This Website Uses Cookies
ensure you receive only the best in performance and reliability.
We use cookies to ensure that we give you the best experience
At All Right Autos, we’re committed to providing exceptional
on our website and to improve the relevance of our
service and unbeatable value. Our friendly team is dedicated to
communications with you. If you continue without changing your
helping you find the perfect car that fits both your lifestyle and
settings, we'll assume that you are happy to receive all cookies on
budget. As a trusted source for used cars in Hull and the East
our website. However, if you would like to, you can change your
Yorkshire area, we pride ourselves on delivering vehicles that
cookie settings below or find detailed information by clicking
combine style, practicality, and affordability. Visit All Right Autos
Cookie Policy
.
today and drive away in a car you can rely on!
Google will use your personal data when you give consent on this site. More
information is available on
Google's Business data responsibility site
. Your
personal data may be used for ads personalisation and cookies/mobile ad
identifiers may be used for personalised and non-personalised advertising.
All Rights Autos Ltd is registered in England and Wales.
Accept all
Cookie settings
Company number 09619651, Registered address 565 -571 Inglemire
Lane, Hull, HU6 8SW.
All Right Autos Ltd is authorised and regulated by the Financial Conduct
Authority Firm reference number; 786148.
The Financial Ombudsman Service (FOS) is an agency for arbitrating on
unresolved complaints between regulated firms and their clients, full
...
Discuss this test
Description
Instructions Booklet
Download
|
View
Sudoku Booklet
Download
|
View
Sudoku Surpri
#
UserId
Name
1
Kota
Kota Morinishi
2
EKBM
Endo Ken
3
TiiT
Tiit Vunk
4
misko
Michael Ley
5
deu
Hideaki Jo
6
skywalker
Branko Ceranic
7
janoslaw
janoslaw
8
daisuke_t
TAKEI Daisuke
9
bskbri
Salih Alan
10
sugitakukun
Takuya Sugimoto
--
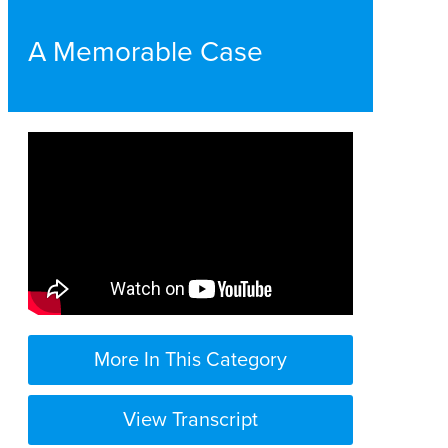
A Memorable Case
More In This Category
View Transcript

TASK GOAL:
From the entries above, write out only the lines starting at the line that holds "This Website Uses Cookies" and ending at the line that holds "personal data may", keeping both and matching them exactly.

EXERCISE ANSWER:
This Website Uses Cookies
ensure you receive only the best in performance and reliability.
We use cookies to ensure that we give you the best experience
At All Right Autos, we’re committed to providing exceptional
on our website and to improve the relevance of our
service and unbeatable value. Our friendly team is dedicated to
communications with you. If you continue without changing your
helping you find the perfect car that fits both your lifestyle and
settings, we'll assume that you are happy to receive all cookies on
budget. As a trusted source for used cars in Hull and the East
our website. However, if you would like to, you can change your
Yorkshire area, we pride ourselves on delivering vehicles that
cookie settings below or find detailed information by clicking
combine style, practicality, and affordability. Visit All Right Autos
Cookie Policy
.
today and drive away in a car you can rely on!
Google will use your personal data when you give consent on this site. More
information is available on
Google's Business data responsibility site
. Your
personal data may be used for ads personalisation and cookies/mobile ad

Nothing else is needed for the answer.